Ainsi, il en résulte un pivotement simultané des trois pieds 31 à 33, 41 à 43 d'un même tripode autour de leur axe longitudinal respectif Yl à Y3; Y' 1 à Y'3. Typiquement, une correction d'orientation d'une valeur d'angle allant jusqu'à 5° pour les pieds permet d'éviter de manière efficace et rapide tout changement d'orientation longitudinal non souhaité du robot 1.

On décrit maintenant un mode de fonctionnement avantageux du robot 1 au passage d'un coude de conduite.

Lorsque le robot 1 avance dans le coude, l'axe X ou X' de l'un des sous- châssis 3, 4, va se décaler par rapport à l'axe théorique de la conduite forcée.

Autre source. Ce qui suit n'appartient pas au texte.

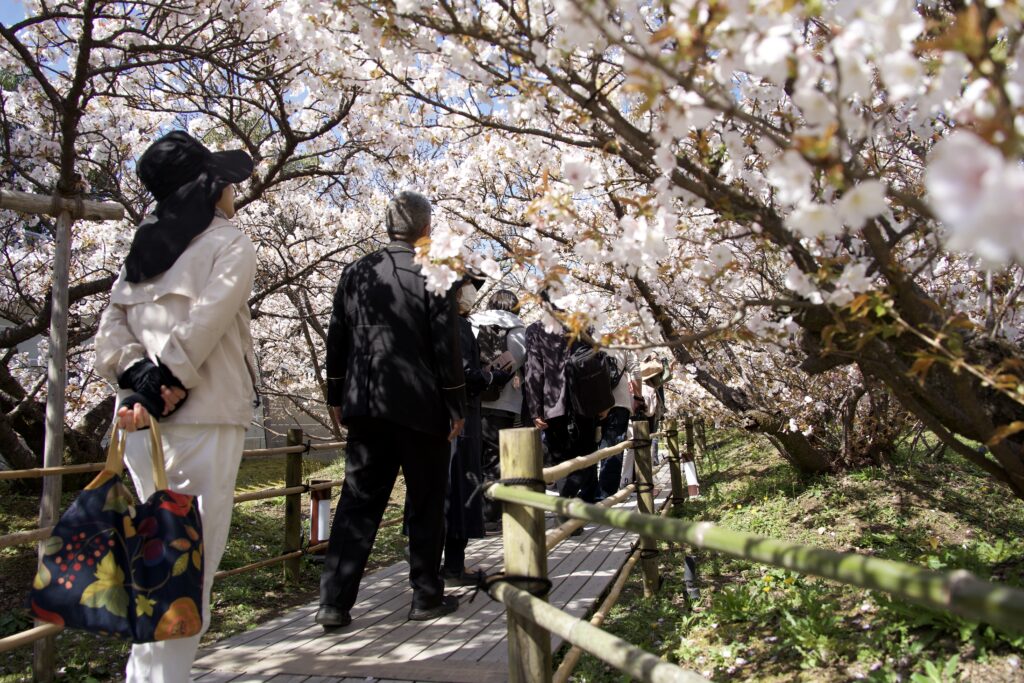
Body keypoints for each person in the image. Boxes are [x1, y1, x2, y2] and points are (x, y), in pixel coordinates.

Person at [94, 130, 257, 683]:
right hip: (203, 419)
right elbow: (207, 320)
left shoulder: (144, 247)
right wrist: (164, 379)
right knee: (187, 576)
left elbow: (109, 333)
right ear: (209, 188)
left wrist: (139, 376)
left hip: (140, 426)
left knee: (156, 567)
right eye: (223, 181)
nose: (232, 189)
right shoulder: (229, 242)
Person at [318, 191, 466, 628]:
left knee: (358, 504)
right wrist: (455, 403)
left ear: (388, 228)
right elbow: (446, 346)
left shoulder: (356, 271)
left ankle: (334, 603)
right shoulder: (434, 272)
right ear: (426, 230)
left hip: (366, 402)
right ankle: (425, 596)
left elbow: (337, 338)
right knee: (425, 501)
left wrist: (336, 396)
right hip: (422, 406)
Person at [442, 275, 508, 584]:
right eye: (468, 287)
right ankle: (455, 566)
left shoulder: (438, 323)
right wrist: (489, 376)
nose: (472, 293)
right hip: (462, 415)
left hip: (441, 416)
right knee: (461, 487)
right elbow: (466, 373)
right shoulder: (458, 326)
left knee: (444, 489)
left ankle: (438, 564)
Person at [523, 315, 600, 506]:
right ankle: (576, 508)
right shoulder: (583, 326)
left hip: (553, 404)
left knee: (561, 459)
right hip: (584, 404)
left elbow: (534, 371)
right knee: (584, 457)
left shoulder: (535, 330)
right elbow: (596, 363)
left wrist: (535, 409)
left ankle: (567, 512)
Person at [468, 289, 527, 527]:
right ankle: (491, 515)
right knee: (496, 458)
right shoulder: (520, 330)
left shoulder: (471, 324)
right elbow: (518, 364)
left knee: (473, 457)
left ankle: (471, 515)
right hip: (504, 403)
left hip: (472, 400)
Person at [597, 349, 634, 498]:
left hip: (594, 402)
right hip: (619, 402)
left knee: (597, 446)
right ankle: (606, 493)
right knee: (614, 447)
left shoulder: (590, 338)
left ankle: (593, 490)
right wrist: (638, 397)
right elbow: (635, 370)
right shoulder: (623, 341)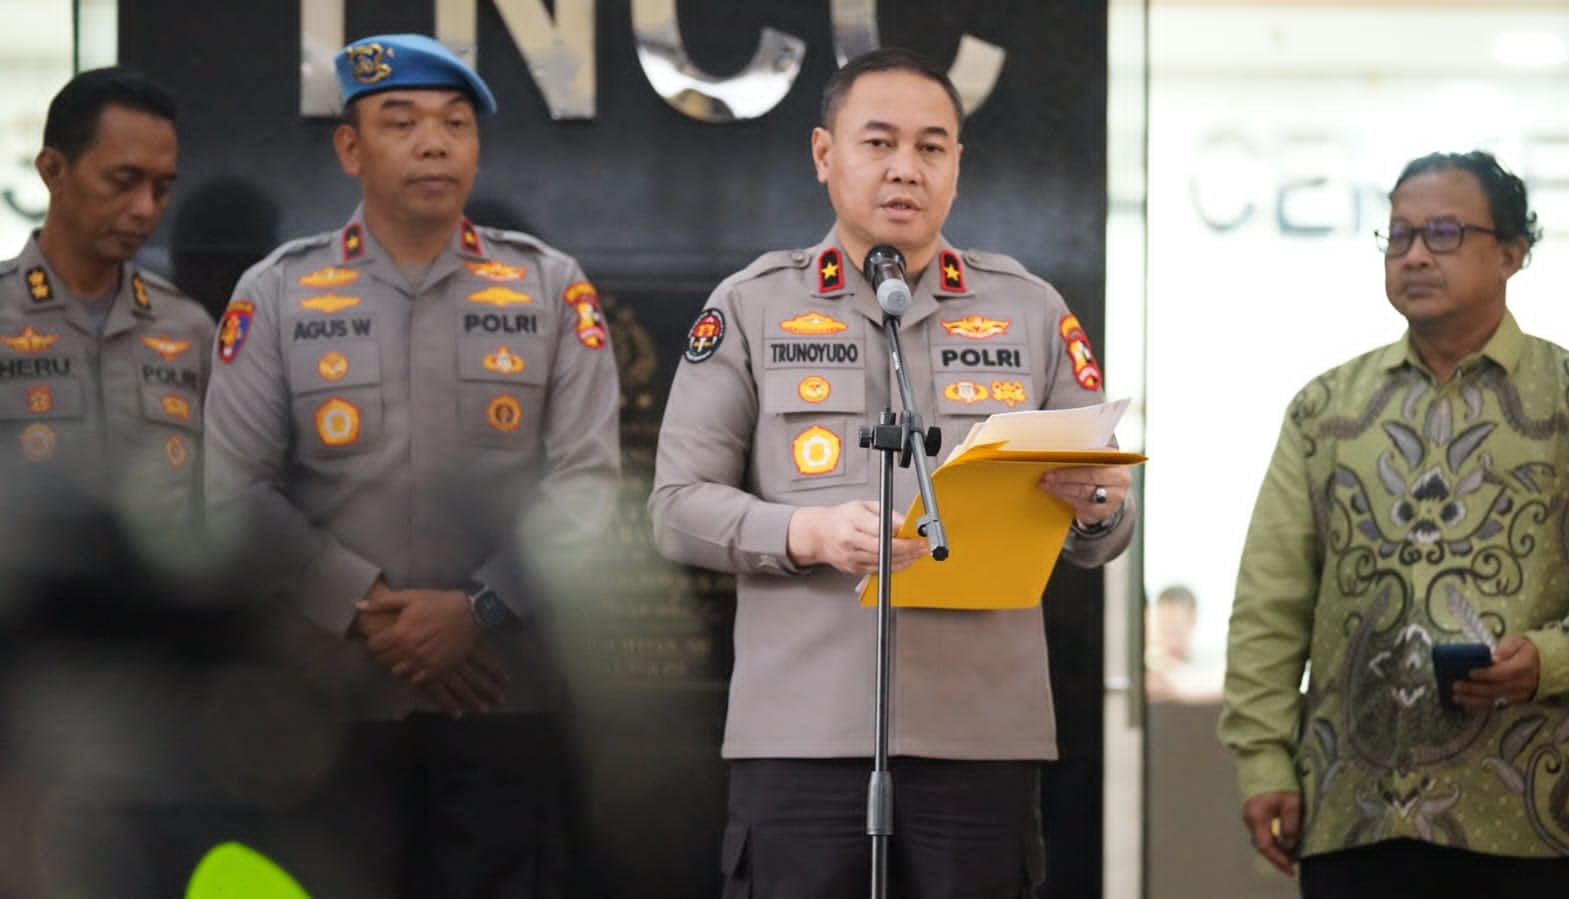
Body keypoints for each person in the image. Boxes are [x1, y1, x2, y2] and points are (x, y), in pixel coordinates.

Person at [649, 47, 1136, 898]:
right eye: (878, 143)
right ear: (823, 154)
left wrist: (1098, 508)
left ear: (956, 164)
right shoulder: (751, 305)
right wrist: (805, 531)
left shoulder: (1029, 309)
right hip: (802, 734)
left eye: (930, 147)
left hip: (980, 735)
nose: (905, 168)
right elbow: (675, 508)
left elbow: (1103, 528)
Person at [203, 33, 620, 897]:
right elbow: (233, 491)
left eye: (455, 124)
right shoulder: (276, 293)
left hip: (503, 700)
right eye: (402, 123)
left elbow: (587, 484)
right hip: (328, 705)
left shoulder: (550, 288)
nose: (434, 144)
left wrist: (477, 608)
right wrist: (372, 612)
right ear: (350, 148)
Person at [1219, 150, 1569, 898]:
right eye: (1398, 236)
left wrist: (1547, 660)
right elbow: (1270, 602)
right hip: (1354, 815)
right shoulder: (1326, 409)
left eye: (1444, 233)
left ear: (1511, 253)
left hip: (1542, 815)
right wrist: (1263, 760)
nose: (1415, 254)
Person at [0, 67, 212, 541]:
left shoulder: (187, 328)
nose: (144, 208)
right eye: (123, 180)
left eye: (161, 189)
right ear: (53, 171)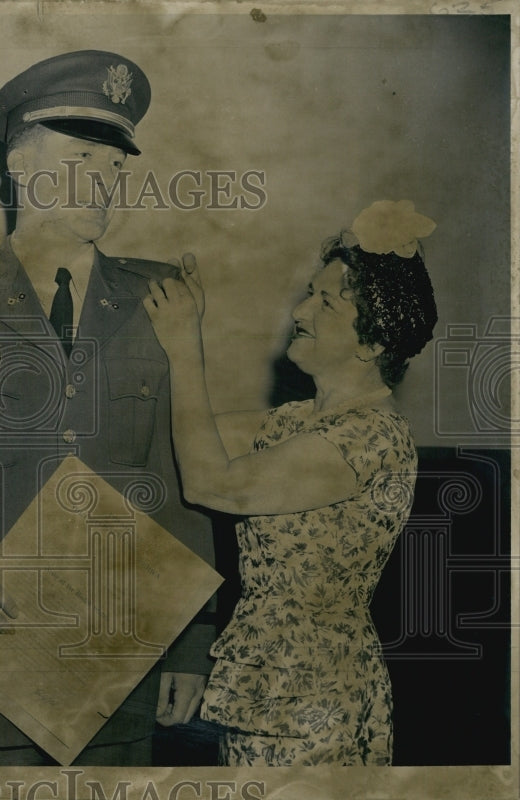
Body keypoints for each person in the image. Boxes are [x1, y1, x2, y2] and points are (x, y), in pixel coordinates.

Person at [0, 50, 217, 767]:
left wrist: (191, 640)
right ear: (20, 167)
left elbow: (182, 476)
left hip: (116, 667)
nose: (105, 183)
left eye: (115, 167)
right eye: (83, 159)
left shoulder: (161, 300)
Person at [143, 199, 439, 766]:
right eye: (310, 292)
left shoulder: (372, 435)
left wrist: (185, 344)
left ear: (372, 343)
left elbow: (214, 485)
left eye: (326, 301)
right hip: (265, 686)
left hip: (317, 695)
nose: (301, 310)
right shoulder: (295, 421)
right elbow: (183, 434)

On détecte alors avantageusement ce décalage induit par le coude (le changement de rayon de courbure de la conduite) par au moins un de deux systèmes à balayage laser placés l'un sur le sous-châssis arrière 3, l'autre sur le sous-châssis avant 4.

On actionne alors l'un et/ou l'autre des vérins de direction 6, 7, ce qui provoque la rotation de l'un 50 et/ou l'autre 51 des axes du cardan 5 et donc le pivotement d'un des sous-châssis 3 par rapport à l'autre 4 selon un ou deux degrés de liberté. Cela permet de ramener très rapidement l'axe X, X' sur l'axe de la conduite. D'autres variantes et améliorations peuvent être apportées sans pour autant sortir du cadre de l'invention.

L'invention n'est pas limitée aux exemples qui viennent d'être décrits; on peut notamment combiner entre elles des caractéristiques des exemples illustrés au sein de variantes non illustrées.